Enhorabuena Homero.Saludos afectuosos.
Buen relato/denuncia sin necesidad de artificios propagandísticos ni lugares comunes. Me ha gustado la sobriedad con la que dices mucho más de lo que cuentas. Enhorabuena.
Hola Homero :
A menudo la hipocresía en el ser humano se nutre de denunciar con arte, lo que es imposible de reconocer en uno mismo…
Propones aquí un fascinante ejemplo con un personaje cada vez más cercado por su inmoralidad. Me gusta tu relato y te felicito!!
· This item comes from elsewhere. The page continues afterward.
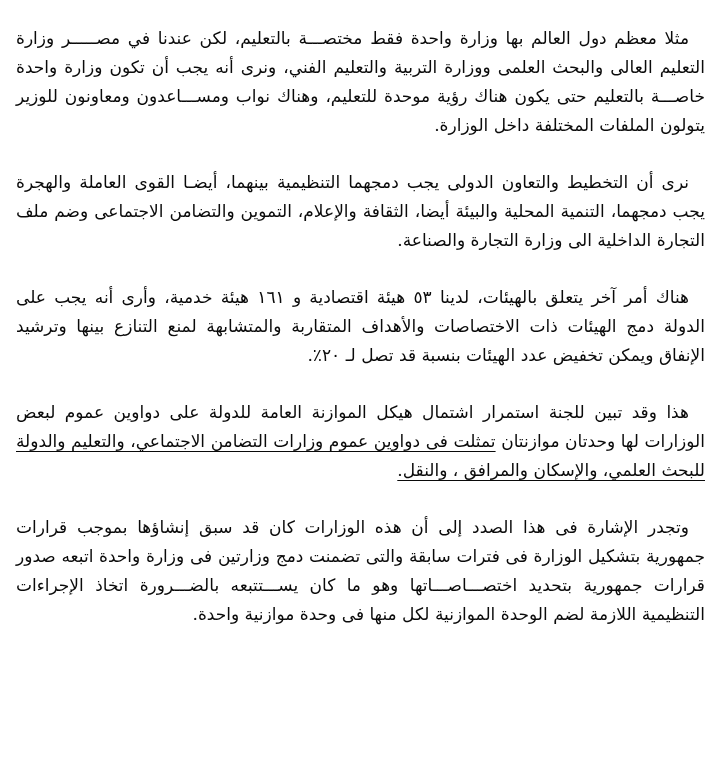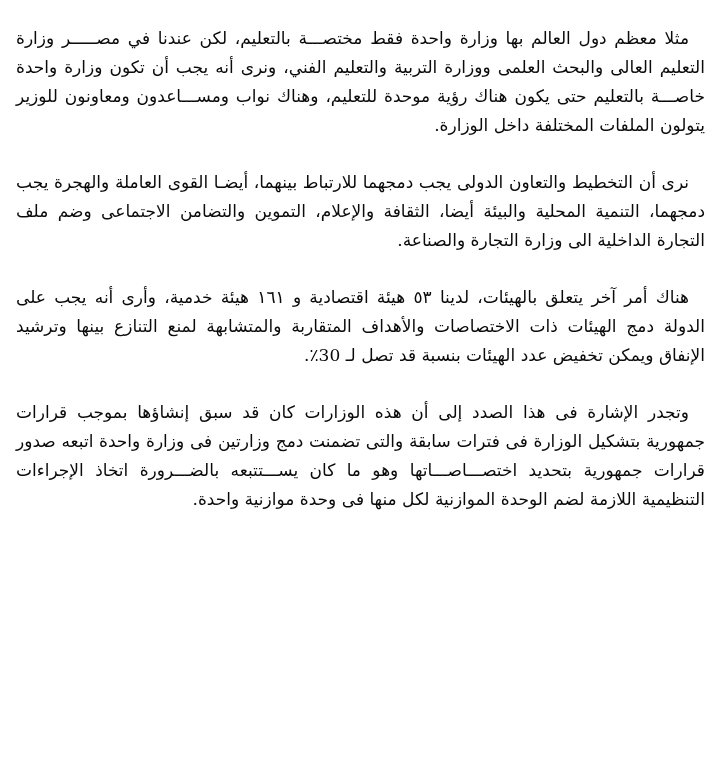"نرى أن التخطيط والتعاون الدولى" p { text: للارتباط -> التنظيمية }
También aquí se veía venir, demasiada bondad, demasiado pensar en salvar desgraciados, demasiado… Hasta que “la agarró por las muñecas empujándola bruscamente contra la pared”. Y el último párrafo que gira en torno a la vanidad humana, imposible de desatender cuando se está en la cima. ¡Cuántos y cuántos hacen bueno aquello de que “el poder corrompe”! Desde el punto de vista literario, bien contada aunque he creído advertir alguna mezcla de tiempos gramaticales (el párrafo que empieza con “La pantalla gigante bombardea”) que me ha parecido no corresponde. Aunque, evidentemente, tú tienes la última palabra.
Suerte, Homero.
Suena a historia real. Entiendo toda la primera parte y comparto sentimientos, luego dejo de empatizar con el personaje y me resulta egoísta y manipulador, claro que eso también es real.
Podemos ser lo mejor y lo peor.
Al final sabemos porque «Ignacio Ayala se agitaba inquieto en su asiento» y por qué «hubiera pagado por no asistir», porque es un canalla y él lo sabe, y sabe que su vida no es el ejemplo que él quiere dar, sino que su vida es el ejemplo de lo que se atreve a denunciar en los demás. Un hipócrita. Pero, ¿solo él?, ¿o Ignacio es la metáfora de tantos otros?
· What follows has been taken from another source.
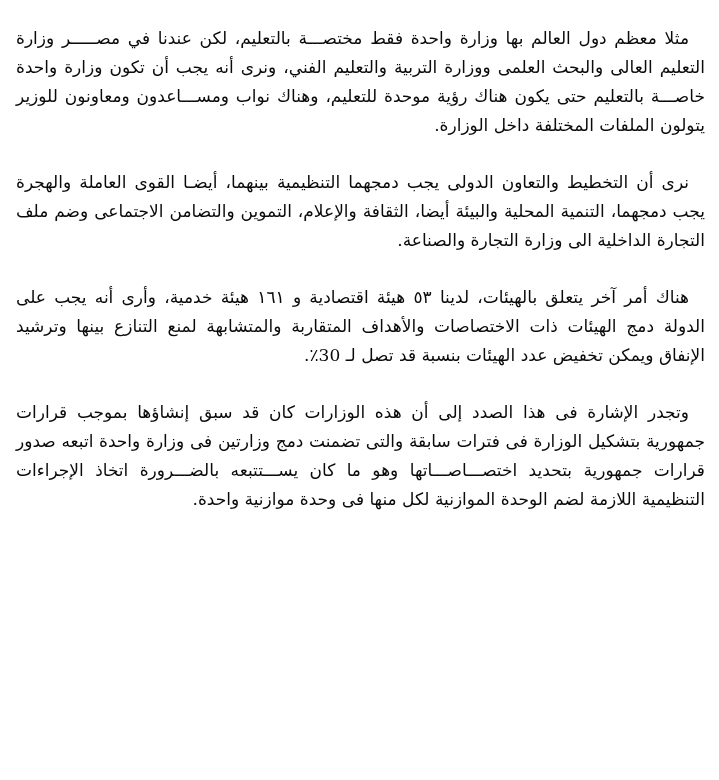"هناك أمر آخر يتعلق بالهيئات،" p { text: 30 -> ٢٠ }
Muy bien narrado, me gusta mucho cómo has enfocado este tema. Mucha suerte.
Está bien eso de resumir en la última frase la sorpresa y la crítica hacia la hipocresía. Supongo que otros como yo, no obstante, descubrirán hacia la mitad del relato por donde van los tiros, lo cual no empece la bondad del escrito, muy bien elaborado y que retrata a la perfección lo que has querido transmitir.